Getting back to the drums after a long break...


Silver Member
I have not played drums for about two months and I am thinking of getting into some sort of practice routine to maintain and improve technique so that, when I get back to playing with my stage band in March next year, I am prepared for whatever repertoire we will be handed. We play mostly jazz and funk tunes. Sometimes my drumming calls for using brushes. I am on holidays so I can dedicate plenty of time towards a drumming routine.

So far this year, my only drums practice has been from weekly band rehearsals, where we learned our numbers from charts with the help of a conductor, and I have not dedicated any time to working specifically on "chops". Unfortunately this meant that playing highly energetic and fast tunes with the band could be tiring and out of control. So for me, working on chops is a priority.

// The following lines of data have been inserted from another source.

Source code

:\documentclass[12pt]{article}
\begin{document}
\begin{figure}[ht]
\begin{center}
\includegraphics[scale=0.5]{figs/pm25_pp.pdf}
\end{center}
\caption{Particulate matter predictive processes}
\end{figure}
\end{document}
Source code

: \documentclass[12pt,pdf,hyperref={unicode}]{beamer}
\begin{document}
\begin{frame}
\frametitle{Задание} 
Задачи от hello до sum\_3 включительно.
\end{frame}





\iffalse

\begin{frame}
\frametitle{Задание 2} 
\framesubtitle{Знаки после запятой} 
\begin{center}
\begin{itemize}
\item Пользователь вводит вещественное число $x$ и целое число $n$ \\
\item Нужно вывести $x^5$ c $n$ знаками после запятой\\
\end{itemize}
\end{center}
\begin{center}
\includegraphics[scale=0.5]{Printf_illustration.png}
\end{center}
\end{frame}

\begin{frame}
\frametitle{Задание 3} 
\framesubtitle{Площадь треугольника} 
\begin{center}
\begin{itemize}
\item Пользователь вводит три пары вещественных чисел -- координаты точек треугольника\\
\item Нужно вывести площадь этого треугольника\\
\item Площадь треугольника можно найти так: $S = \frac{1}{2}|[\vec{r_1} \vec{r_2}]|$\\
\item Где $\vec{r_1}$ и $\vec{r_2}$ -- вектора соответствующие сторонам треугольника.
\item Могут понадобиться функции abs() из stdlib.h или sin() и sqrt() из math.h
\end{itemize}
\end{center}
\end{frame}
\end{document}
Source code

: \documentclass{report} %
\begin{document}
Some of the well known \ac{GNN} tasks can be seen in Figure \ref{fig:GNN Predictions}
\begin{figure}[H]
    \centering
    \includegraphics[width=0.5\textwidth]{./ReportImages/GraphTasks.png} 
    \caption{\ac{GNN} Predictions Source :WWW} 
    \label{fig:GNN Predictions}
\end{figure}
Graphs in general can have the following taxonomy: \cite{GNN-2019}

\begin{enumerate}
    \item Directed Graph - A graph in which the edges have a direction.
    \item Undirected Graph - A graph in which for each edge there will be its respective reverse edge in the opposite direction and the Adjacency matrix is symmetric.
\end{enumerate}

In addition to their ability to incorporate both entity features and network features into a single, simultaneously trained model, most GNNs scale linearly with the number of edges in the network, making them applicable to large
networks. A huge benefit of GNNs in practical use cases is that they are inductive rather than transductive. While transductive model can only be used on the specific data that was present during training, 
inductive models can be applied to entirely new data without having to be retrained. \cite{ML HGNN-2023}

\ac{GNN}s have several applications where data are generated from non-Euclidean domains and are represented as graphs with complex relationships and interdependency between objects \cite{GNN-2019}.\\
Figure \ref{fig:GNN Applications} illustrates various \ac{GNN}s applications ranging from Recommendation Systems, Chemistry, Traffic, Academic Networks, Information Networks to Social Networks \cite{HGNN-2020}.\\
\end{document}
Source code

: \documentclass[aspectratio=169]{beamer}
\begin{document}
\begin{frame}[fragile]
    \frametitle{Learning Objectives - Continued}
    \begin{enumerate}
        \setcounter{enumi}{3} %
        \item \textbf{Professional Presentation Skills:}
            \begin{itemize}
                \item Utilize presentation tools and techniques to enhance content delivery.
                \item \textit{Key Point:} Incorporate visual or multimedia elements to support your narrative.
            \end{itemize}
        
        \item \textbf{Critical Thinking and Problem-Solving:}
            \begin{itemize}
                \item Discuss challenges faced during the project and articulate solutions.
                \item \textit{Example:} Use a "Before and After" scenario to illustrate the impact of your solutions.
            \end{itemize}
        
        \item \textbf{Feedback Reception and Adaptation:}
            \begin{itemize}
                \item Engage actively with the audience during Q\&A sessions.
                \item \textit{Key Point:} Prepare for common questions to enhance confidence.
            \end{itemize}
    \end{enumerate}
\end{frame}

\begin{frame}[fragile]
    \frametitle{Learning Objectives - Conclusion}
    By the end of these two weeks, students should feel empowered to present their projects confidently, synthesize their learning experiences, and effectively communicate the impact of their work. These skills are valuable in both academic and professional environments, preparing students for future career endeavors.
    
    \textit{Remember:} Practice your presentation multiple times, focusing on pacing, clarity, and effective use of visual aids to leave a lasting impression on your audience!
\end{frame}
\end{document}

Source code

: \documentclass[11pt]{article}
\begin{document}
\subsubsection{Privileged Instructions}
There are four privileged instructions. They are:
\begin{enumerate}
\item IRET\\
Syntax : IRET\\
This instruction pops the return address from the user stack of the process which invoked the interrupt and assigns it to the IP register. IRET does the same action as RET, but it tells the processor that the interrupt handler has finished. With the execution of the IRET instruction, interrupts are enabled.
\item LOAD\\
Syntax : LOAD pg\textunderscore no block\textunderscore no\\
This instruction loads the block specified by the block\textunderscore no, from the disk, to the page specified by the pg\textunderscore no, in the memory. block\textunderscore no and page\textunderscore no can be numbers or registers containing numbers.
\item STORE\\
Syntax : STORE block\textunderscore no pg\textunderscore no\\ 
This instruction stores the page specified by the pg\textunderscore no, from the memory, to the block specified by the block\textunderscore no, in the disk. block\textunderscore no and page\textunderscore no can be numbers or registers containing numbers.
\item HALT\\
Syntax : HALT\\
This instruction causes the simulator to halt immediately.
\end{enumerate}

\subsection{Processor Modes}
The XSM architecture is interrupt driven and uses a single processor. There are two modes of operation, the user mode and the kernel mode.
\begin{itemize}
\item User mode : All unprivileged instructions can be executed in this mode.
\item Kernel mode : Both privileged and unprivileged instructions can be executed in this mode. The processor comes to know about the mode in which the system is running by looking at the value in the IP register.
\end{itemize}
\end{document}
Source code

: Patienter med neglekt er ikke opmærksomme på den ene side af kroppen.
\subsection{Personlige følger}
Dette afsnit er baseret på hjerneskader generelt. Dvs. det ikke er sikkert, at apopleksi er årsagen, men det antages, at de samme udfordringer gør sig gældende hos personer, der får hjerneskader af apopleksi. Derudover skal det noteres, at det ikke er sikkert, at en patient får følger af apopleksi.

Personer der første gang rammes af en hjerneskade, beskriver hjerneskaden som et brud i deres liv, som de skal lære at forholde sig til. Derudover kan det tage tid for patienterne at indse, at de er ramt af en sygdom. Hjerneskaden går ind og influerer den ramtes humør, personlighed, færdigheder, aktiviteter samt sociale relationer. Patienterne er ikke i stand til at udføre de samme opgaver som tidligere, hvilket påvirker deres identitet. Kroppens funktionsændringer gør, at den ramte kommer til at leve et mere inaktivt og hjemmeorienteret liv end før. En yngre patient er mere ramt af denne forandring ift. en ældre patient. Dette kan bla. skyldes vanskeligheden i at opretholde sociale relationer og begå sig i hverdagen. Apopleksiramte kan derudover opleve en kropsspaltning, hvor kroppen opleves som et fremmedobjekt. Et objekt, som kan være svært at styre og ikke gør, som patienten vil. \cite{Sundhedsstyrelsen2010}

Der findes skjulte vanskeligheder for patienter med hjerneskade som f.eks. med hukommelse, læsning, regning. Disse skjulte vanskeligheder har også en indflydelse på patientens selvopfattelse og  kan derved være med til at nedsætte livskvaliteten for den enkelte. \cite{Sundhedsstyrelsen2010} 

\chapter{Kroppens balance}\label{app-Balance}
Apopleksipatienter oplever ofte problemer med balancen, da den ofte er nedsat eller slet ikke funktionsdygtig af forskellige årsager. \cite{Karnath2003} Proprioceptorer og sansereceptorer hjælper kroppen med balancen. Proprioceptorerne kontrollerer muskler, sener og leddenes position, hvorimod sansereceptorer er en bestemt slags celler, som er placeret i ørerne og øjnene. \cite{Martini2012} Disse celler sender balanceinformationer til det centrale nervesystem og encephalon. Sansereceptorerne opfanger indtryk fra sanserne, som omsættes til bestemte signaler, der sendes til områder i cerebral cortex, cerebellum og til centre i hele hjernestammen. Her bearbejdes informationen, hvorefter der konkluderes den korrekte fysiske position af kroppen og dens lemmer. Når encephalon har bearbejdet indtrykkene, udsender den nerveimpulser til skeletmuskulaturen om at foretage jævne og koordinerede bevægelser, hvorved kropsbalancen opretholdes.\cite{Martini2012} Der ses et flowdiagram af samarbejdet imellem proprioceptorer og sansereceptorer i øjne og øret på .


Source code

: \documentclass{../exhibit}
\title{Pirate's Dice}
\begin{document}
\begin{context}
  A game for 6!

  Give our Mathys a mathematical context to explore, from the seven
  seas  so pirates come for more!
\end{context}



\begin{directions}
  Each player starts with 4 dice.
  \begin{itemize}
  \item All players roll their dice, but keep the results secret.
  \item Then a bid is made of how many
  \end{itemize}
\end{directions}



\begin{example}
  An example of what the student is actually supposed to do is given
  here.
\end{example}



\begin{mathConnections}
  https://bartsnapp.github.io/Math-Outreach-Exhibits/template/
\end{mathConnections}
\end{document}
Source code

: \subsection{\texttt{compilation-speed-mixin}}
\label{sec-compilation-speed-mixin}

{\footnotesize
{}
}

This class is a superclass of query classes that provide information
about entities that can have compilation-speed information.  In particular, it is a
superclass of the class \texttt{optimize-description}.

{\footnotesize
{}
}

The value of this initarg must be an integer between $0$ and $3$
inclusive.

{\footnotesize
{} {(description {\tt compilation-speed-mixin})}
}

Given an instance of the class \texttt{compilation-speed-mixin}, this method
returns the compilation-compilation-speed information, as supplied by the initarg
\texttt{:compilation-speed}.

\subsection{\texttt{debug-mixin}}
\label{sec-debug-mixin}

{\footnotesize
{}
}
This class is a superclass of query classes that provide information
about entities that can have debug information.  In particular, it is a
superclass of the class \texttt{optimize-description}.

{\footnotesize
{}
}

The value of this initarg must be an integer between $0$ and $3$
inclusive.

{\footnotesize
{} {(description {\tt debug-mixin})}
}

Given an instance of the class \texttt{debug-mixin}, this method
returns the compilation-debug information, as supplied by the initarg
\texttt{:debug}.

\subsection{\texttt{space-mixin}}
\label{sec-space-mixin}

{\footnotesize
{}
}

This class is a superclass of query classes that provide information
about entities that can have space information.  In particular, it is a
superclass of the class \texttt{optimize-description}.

What strategies and exercises do you used to get back to good technique when you have been away from the drums for a while? What strategies and exercises do you use to maintain and improve technique on your own when you are away from regular (what I would call) musical practice for a long time? I am also concerned that if I do not do enough practice my sight reading ability (which was good the last time I used it and which I relied on a lot for band practice) will also decline, so is there any advice on that? Technique is one of those things that if you do not use it you lose it.


Senior Member
Good for you to have motivation for more practice. I would just say there is no special sauce other then your own hard work and dedication over time. There is also no race, no winners and no losers. It's all in the music and your enjoyment of ultimately moving others with your musical expression. Your technique and chops will be an means to get you to that expression for others. In watching your videos (nice job btw), I would dust off some basic books like stick control and also work on rudiments, single, doubles, paradiddles, etc. with a metronome. Relax and work through each exercise slowly and repetitively. Structure your practice routine to meet your objectives whether that is hand / foot coordination, time keeping, or whatever your goals are. Your chops will improve as a function of the integral of time and energy you put into it. Keep in mind the three Ps - Practice, Patience and Persistence. Then when you get together with your friends, forget about technique, don't think, just play for the music. Get outside of yourself and inside the music. Hope that helps...No magic bullets except for hard work. And remembering to have fun!